▶ _Document passage_:
################
After starting out with simple portraits, in 1954 Topps put two pictures on the front of the card – a hand tinted "color" close-up photograph of the player's head, and the other a black and white full-length pose. The same basic format was used in 1955, this time with the full-length photograph also hand tinted. For 1956, the close-up tinted photograph was placed against a tinted full background "game action" photograph of the player. The close-up head shots of some individual players were reused each year.

From 1957 on, virtually all cards were posed photographs, either as a head shot or together with a typical piece of equipment, such as a baseball bat or baseball glove. If using such a prop, the player might pose in a position as if he were in the act of batting, pitching, or fielding. Photographs did not appear in sharp focus and natural color until 1962. However, that year also saw problems with the print quality in the second series, which lacked the right proportion of ink and thus gave the photographs a distinctly greenish tint. The affected series of cards was then reprinted, and several players were actually shown in different poses in the reprinting. Although Topps had produced error cards and variations before, this was its largest single production glitch.

In the absence of full color action photography, Topps still occasionally used artwork to depict action on a handful of cards. Starting in 1960 a few cards showed true game action, but the photographs were either in black and white or hand tinted color; these cards were primarily highlights from the World Series. In addition to basic cards of individual players, Topps sets commonly include cards for special themes, the 1974 tribute to Hank Aaron as he was about to break Babe Ruth's career home run record being one example. The 1972 set finally included color photographs, which were used for special "In Action" cards of selected star players. Thereafter, Topps began simply mixing game photography with posed shots in its sets.

Baseball artist Dick Perez was commissioned to paint art cards for Topps beginning in 2006. His art card series include Turkey Red and Allen & Ginter.

When used for the cards of individual players, some of the early action photography had awkward results. The photographs were sometimes out of focus or included several players, making it difficult to pick out the player who was supposed to be featured on the card. In a few cases, a misidentification meant that the player did not even appear in the picture. These problems diminished as Topps' selection of photographs gradually improved.

Before statistics, biographical information and commentary became the dominant element on the backs of cards, Topps also featured artwork there. This primarily involved using various types of cartoons drawn by its stable of artists. These appeared on card backs as late as 1982, but gradually declined in the prominence of their placement and the proportion of cards on which they appeared. In 1993, Topps finally managed again to incorporate player photographs on the backs as well as on the fronts of the cards, after some competitors had been doing so for a number of years.
################
▶ _Task goal_:
Reproduce, word for word, the portion of the Topps baseball card passage that begins at the words "Before statistics, biographical" and stops after the words "number of years.".

▶ _Record extracts_:
################
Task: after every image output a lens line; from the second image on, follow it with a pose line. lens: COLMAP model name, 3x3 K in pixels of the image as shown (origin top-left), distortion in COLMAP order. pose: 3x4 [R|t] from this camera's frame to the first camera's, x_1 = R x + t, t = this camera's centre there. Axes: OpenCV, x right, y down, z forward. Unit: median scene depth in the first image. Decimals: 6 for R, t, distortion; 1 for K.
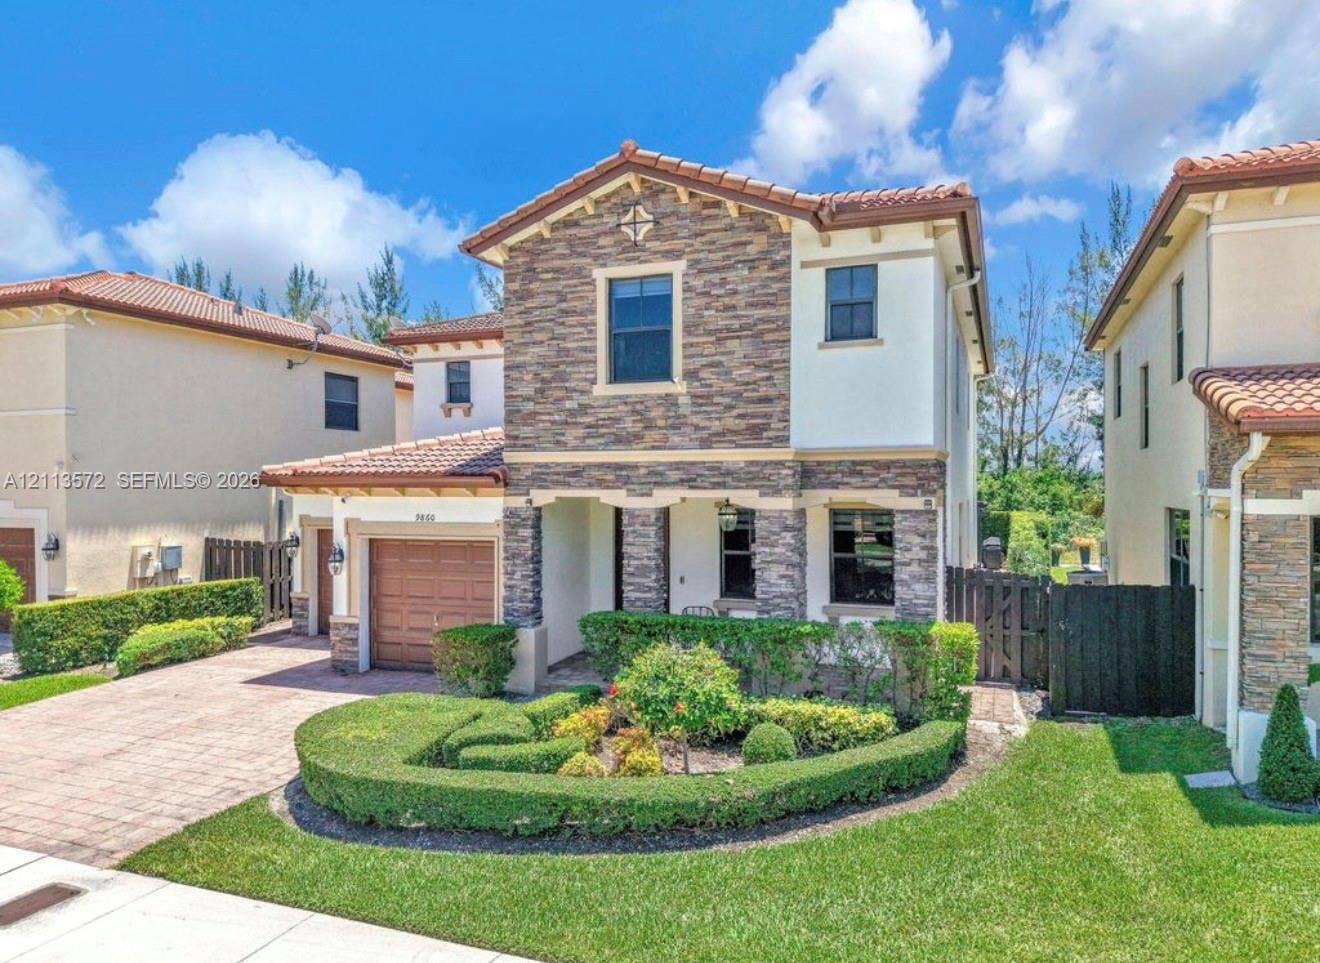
################
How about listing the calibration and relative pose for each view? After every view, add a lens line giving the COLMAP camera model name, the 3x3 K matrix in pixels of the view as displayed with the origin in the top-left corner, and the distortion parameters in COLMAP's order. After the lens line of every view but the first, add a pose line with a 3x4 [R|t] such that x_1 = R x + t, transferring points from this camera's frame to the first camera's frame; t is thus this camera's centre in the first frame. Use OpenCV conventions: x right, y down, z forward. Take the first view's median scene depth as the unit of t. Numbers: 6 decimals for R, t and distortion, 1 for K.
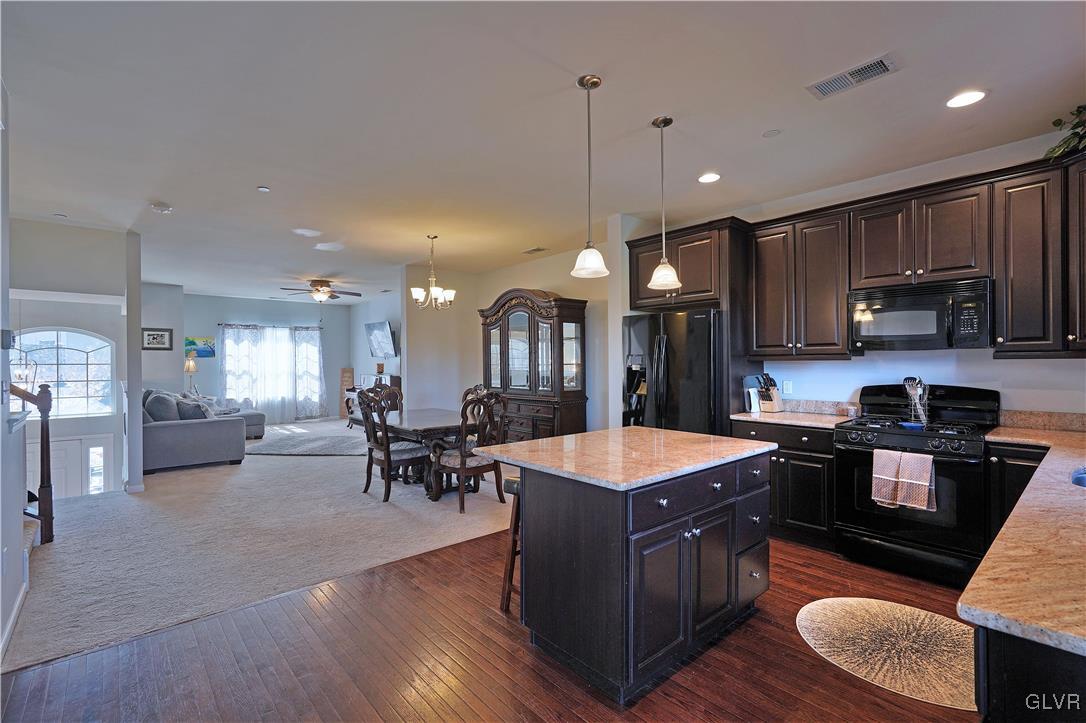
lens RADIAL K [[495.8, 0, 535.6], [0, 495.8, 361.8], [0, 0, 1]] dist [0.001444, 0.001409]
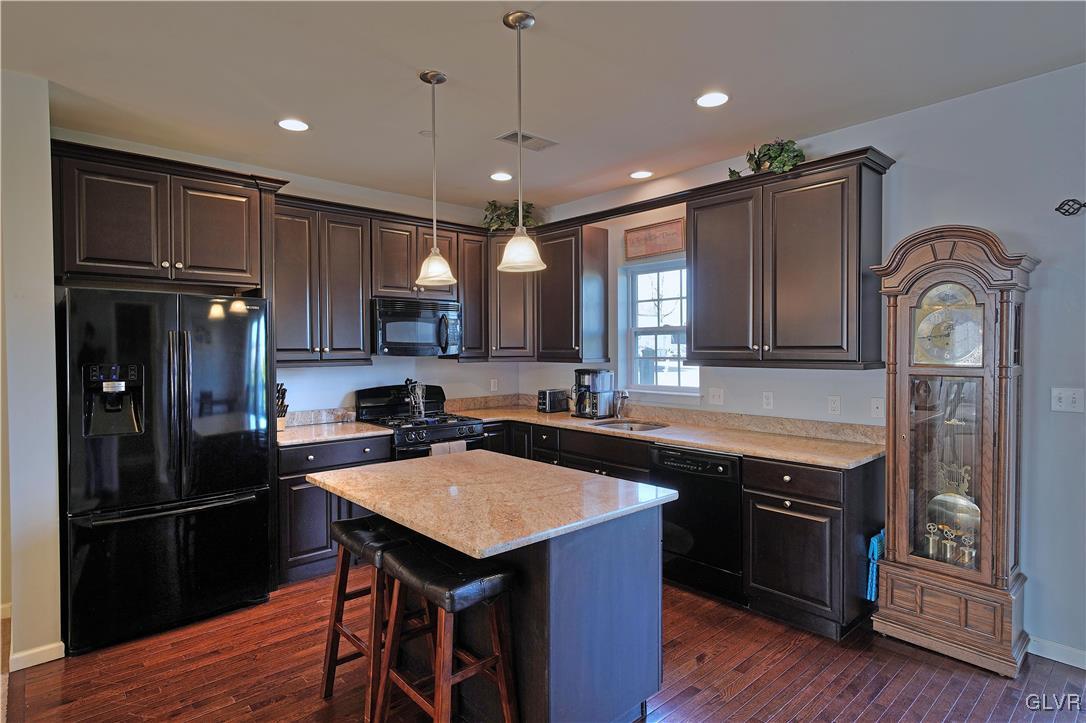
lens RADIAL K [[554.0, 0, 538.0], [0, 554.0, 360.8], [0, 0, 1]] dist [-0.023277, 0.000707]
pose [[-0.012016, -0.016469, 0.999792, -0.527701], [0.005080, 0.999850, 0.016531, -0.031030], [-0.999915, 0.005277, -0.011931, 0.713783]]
################
▶ _Response area_:
Before statistics, biographical information and commentary became the dominant element on the backs of cards, Topps also featured artwork there. This primarily involved using various types of cartoons drawn by its stable of artists. These appeared on card backs as late as 1982, but gradually declined in the prominence of their placement and the proportion of cards on which they appeared. In 1993, Topps finally managed again to incorporate player photographs on the backs as well as on the fronts of the cards, after some competitors had been doing so for a number of years.